I watched Disney’s ‘Snow White and the Seven Dwarfs’ on a DVD a couple of nights ago. It was the latest addition to my collection, which has been acquired from car boot sales and charity shops… did I mention I was a Yorkshireman? We like a bargain… and if there's owt for nowt, we'll be there with a barra!

This landmark in cinema history premiered at the Carthay Circle Theatre in Los Angeles on December 21, 1937. Golly gee billycans!

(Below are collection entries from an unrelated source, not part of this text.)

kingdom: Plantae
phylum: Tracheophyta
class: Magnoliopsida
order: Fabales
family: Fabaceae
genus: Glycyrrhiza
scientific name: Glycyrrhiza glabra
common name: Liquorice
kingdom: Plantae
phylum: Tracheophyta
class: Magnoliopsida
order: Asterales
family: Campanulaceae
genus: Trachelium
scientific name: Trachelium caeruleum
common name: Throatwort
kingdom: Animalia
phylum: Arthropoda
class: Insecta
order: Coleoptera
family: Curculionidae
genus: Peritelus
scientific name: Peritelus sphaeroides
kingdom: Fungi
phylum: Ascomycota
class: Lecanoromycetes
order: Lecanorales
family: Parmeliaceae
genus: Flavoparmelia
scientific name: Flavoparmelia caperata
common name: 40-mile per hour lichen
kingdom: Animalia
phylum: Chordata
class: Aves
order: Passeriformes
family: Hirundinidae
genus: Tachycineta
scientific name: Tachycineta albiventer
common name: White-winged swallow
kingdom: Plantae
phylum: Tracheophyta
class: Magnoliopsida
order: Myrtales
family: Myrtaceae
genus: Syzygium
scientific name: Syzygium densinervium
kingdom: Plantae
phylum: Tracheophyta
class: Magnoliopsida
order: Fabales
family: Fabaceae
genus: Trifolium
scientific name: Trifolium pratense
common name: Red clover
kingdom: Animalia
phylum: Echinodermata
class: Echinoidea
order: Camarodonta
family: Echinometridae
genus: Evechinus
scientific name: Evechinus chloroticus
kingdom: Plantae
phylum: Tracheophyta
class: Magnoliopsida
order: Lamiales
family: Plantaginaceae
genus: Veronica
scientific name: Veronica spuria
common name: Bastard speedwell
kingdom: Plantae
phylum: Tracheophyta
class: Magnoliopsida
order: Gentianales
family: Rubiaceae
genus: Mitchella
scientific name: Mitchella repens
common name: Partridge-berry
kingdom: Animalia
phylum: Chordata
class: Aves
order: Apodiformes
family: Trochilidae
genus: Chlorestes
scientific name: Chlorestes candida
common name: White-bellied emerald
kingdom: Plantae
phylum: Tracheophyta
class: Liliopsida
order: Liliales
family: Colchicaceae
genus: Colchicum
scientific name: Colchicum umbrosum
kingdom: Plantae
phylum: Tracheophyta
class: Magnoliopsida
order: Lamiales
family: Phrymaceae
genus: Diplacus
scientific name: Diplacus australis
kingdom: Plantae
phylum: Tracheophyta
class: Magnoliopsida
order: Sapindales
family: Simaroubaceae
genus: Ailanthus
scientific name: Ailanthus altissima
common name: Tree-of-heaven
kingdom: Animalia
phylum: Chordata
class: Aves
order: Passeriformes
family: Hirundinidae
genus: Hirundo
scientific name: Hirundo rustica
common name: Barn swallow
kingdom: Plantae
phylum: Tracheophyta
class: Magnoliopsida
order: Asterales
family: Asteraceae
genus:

It’s even older than I am!

It was the first full-length cel-animated feature film, and the process of bringing the classic story to the screen involved some 750 artists. Disney's multiplane camera, used up to seven layers of artwork (painted in oils on glass) shot under a vertical and moveable camera, to give a three-dimensional feeling in many sequences and it was also used to give a rotating effect in the scene where the Queen transforms into a witch.

The undertaking was dubbed “Disney’s folly” by the Hollywood harbingers, many of whom were convinced that the film would bankrupt the studio.

However, the well-over-budget $1.5 million production costs were more than covered by the $8 million gross box office receipts from its initial worldwide release. The rest… as they say… is history!

Currently, the film’s lifetime gross is around $418 million. When this figure is adjusted for inflation that places it in the top-10 American film money-makers of all time.

From a pantomime point of view I came across this 1935 quote from Walter Elias Disney…

“The first duty of the cartoon is not to picture or duplicate real action or things as they actually happen - but to give a caricature of life and action - to picture on the screen things that have run thru the imagination of the audience to bring to life dream-fantasies and imaginative fancies that we have all thought of during our lives or have had pictured to us in various forms during our lives… I definitely feel that we cannot do the fantastic things, based on the real, unless we first know the real. This point should be brought out very clearly to all new men, and even the older men.”



I reckon this applies to a stage production as well as one destined for the silver screen.